November 23, 2003

REOPEN THE CLOSED CASE?:

Full Disclosure: The X Files: Forty years later, the CIA is still stonewalling. Time for the agency to come clean (Gerald Posner, 11/24/03, NEWSWEEK)

“I am afraid ... they’ll kill me. Let me in,” the young man pleaded in halting Russian, sobbing in front of several KGB agents in the Soviet Embassy in Mexico City. He desperately needed a visa to travel to Cuba, to help the Castro government protect itself against future attacks by the CIA.

BUT THE CUBAN and Soviet governments had already turned him down. The KGB agents were his last hope. Growing increasingly hysterical, the man reached for his .38-caliber revolver, and swung it about in the air. “See?” he cried. “This is what I must now carry to protect my life.”

The man: Lee Harvey Oswald. The date: Sept. 28, 1963—less than two months before he would be arrested in Dallas for assassinating John F. Kennedy.

The accounts of Oswald’s desperate visit to those communist embassies in the weeks before his rifle shots would change the course of history have long been one of the case’s most troubling issues. Was Oswald alone or with someone when he went to the embassies? Did he threaten to kill the president? Did either Cubans or Soviets encourage him to undertake the assassination? While Cuban and Soviet officials—decades after the event—provided accounts of what transpired, there might be definitive answers closer to home, inside CIA files, in documents never released by the agency.

From 1992 to 1998, an independent federal body, the Assassination Records Review Board, released thousands of records previously deemed too sensitive for the public. But more is needed. While the massive document release of the past decade reinforces the growing consensus that Oswald alone killed the president, there is a continuing failure by key government agencies—particularly the CIA—to disclose everything of relevance. Over the past 40 years the agency has too often served its own interests in this case, at the expense of truth and history.


The CIA covering its bureaucratic butt instead of seeking the truth? Hush yo' mouf.

Posted by Orrin Judd at November 23, 2003 12:55 PM
Comments

This whole idea that Oswald "changed the world" annoys me no end. There's very little reason to believe that Kennedy would have acted much differently than Johnson, except he might not have been able to get the Civil Rights bill passed. The idea -- beloved of the left -- that Kennedy would have suddenly pulled out of Viet Nam, made friends with Castro and ended the Cold War is contrary to every thing he said and did in his public life.

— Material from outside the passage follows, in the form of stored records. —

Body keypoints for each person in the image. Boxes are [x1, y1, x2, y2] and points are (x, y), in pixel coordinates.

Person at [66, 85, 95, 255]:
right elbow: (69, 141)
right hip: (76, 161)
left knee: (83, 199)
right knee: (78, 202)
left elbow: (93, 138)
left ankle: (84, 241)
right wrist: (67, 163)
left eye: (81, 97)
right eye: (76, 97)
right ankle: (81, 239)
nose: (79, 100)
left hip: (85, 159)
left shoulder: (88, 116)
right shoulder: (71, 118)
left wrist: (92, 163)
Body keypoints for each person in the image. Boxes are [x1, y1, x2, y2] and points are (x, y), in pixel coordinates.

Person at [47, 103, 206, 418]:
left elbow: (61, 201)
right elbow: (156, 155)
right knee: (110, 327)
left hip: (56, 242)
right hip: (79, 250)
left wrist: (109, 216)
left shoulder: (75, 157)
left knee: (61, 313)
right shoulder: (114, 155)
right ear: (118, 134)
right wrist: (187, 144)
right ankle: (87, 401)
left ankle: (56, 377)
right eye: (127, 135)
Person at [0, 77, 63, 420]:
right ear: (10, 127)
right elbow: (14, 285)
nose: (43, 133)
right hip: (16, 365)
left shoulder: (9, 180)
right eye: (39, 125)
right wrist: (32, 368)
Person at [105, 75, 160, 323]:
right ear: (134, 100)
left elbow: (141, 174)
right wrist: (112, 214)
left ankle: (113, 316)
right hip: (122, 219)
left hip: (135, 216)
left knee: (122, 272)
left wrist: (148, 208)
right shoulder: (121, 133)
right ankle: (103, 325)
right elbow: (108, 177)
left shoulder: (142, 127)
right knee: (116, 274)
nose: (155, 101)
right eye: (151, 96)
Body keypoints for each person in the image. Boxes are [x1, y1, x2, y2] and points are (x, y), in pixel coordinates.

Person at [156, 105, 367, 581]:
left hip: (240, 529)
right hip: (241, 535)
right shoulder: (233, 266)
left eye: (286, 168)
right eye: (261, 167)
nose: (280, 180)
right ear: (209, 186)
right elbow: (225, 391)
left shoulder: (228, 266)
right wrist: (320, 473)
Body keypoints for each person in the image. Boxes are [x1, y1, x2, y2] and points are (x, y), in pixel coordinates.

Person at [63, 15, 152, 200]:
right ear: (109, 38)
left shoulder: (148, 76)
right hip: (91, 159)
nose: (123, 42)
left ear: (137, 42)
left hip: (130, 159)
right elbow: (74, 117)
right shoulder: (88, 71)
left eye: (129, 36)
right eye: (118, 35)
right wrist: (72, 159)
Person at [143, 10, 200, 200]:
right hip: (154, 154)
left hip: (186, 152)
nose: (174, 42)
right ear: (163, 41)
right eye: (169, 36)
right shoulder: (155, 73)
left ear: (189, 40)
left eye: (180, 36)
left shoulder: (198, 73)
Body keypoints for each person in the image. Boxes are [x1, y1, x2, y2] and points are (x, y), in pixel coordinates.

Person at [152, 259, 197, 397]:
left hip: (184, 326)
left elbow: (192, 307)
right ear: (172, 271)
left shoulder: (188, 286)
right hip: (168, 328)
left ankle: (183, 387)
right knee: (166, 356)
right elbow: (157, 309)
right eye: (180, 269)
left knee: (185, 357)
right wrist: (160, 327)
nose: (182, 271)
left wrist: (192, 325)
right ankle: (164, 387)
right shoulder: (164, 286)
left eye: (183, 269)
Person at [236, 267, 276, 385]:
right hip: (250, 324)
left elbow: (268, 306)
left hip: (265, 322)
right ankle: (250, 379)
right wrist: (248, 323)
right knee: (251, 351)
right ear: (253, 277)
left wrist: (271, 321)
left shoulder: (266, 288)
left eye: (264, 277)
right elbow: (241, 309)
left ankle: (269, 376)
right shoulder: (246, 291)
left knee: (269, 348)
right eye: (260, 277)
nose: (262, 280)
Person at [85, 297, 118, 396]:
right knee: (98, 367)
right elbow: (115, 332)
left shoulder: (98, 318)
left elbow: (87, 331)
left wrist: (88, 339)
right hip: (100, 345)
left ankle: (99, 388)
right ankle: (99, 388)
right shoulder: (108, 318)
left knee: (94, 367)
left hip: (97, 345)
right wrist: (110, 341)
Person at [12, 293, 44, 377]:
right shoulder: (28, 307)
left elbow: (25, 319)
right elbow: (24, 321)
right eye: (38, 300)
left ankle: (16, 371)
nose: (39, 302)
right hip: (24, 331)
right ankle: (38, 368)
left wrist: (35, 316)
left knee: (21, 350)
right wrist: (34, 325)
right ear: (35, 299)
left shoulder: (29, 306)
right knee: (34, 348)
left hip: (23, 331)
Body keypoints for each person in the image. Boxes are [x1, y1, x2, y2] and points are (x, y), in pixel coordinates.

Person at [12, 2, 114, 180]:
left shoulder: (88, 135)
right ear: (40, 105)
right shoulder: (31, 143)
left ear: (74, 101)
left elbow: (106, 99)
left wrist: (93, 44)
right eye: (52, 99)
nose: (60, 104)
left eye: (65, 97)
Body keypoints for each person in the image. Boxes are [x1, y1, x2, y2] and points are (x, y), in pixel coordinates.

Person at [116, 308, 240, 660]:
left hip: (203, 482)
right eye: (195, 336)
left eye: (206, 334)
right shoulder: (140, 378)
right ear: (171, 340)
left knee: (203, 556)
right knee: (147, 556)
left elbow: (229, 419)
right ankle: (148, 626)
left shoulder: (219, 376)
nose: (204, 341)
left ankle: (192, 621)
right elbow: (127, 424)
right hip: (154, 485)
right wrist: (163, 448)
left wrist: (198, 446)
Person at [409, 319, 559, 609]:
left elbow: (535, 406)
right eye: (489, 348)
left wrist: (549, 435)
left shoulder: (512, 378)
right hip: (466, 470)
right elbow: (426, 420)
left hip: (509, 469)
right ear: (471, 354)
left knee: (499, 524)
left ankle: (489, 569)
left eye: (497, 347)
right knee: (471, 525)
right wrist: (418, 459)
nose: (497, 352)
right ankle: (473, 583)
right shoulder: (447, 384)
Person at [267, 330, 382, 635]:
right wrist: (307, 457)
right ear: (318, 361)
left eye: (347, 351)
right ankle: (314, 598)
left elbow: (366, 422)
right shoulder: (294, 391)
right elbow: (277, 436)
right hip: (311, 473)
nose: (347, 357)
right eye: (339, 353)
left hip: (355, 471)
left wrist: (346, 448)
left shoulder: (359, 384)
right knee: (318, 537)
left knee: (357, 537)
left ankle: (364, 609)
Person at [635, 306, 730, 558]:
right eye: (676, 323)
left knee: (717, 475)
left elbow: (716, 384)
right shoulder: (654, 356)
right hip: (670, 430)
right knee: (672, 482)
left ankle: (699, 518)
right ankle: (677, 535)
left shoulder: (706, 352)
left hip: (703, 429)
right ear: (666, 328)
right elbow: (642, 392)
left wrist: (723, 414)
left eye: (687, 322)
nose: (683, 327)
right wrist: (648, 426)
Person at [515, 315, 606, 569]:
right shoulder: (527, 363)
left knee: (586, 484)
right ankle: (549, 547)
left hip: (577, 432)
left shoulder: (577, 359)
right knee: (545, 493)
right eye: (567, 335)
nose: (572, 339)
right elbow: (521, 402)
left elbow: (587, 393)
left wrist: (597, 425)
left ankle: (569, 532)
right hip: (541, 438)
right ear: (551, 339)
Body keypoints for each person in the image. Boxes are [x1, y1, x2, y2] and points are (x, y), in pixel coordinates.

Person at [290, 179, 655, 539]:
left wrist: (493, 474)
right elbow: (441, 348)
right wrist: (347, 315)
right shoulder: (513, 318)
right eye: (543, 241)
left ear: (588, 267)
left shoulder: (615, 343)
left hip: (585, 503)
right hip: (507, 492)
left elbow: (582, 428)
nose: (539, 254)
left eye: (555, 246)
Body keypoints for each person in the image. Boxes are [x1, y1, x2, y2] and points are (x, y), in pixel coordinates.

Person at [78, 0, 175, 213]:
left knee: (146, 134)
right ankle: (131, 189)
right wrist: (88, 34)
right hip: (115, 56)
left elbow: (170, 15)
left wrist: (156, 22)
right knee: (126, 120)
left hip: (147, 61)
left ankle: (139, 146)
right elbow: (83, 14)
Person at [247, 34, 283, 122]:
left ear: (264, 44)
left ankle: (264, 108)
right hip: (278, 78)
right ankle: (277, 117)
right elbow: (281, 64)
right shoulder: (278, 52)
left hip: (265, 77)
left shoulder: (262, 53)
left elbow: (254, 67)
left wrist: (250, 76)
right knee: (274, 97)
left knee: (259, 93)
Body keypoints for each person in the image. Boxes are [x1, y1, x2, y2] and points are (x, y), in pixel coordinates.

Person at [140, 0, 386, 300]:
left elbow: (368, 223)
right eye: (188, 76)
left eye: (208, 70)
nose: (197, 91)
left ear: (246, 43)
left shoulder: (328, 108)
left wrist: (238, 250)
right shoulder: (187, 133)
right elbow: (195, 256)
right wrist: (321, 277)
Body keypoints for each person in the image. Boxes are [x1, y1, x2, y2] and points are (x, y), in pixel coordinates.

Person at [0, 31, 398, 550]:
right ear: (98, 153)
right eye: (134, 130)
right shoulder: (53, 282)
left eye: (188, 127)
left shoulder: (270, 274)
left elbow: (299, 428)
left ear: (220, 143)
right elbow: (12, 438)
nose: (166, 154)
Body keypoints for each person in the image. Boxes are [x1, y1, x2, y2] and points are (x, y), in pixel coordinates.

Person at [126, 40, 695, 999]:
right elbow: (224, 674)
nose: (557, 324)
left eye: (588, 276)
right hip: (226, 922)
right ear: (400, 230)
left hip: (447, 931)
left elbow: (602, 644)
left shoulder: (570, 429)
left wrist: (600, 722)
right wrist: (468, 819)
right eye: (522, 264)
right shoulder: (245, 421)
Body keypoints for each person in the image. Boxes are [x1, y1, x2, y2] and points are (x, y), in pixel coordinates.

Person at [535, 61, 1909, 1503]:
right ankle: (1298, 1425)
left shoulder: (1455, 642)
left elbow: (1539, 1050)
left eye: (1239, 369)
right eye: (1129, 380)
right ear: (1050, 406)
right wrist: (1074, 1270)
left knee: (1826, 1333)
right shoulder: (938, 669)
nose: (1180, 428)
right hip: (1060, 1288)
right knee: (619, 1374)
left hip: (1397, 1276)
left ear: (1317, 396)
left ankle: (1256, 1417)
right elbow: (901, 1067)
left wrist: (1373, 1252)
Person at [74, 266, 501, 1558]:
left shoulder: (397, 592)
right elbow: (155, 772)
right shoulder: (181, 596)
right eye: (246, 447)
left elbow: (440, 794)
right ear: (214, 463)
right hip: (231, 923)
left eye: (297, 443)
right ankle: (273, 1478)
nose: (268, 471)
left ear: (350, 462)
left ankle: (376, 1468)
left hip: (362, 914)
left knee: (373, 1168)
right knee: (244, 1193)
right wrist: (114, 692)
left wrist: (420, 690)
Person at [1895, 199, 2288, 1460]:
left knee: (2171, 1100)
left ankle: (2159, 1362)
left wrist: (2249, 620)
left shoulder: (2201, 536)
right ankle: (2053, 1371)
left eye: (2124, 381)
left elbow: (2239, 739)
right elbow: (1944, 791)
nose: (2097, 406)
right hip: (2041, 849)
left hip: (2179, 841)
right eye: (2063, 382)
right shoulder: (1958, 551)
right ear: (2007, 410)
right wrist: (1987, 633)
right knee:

Posted by: David Cohen at November 23, 2003 8:12 PM

Goldwater always thought he could have beaten JFK in '64 and if you look at the pre-assassination polls, he may have been right.

Posted by: oj at November 23, 2003 8:46 PM

Given the scrutiny JFK was under on foreign policy after the Cuban Missile Crisis, it's simply wish fulfillment by Kennedy familly supporters than JFK would have turned on a dime on his position on Vietnam and risked a repeat of the "Who Lost China?" problems that plagued Truman after 1949.

But I think one thing would have changed if JFK had survived -- we would probably see a far more moderate Edward M. Kennedy in the U.S. Senate today (if he was still serving). JFK would have borne the brunt of the critcism from the left on Vietnam from 1964 on, which would have forced him to move towards the center to shore up his support. Bobby and Teddy would have followed. After Kennedy was assassinated, Bobby and Teddy moved to the left, because that was the place to challenge LBJ from after their brother's death. Teddy wouldn't have been the next Phil Gramm, but he probably would have been somewher between Joe Lieberman and Zell Miller politically after the anti-war groups had gotten through lambasting his brother.

Of course, a moderate Teddy Kennedy in 1969 probably wouldn't have survived the scrutiny of Chappaquiddick from what would likely have been a far more hostile press, but had JFK and Bobby lived, Teddy may not have ever gotten in that position in the first place.

Posted by: John at November 23, 2003 9:36 PM

If the Bay of Pigs had succeeded, Oswald would still have shot Kennedy; in fact his rationale
would have been increased. Mr. Joannides,would
probably not be involved, than again he might
have been the Havana station chief, in that
circumstances aside; the discovery of
Jefferson "Crack is good" Morley; Posner seems
to have joined the conspiracists in his most
recent tome

Posted by: narciso at November 23, 2003 10:26 PM

Forget the Kennedy files. What about the aliens at Area 51 ?
It's time the public knew the truth. (Although it wouldn't change much about society).

Posted by: Michael Herdegen at November 24, 2003 5:00 AM

A dumb question from someone who was born after all this took place: JFK and RFK, two cannonized saints of the Democratic party were killed by a communist and a palestinian, respectively. So why has the party been so soft on both?

Posted by: jason johnson at November 24, 2003 10:10 AM

Jason:

Cleverly put! The revolution eating its own?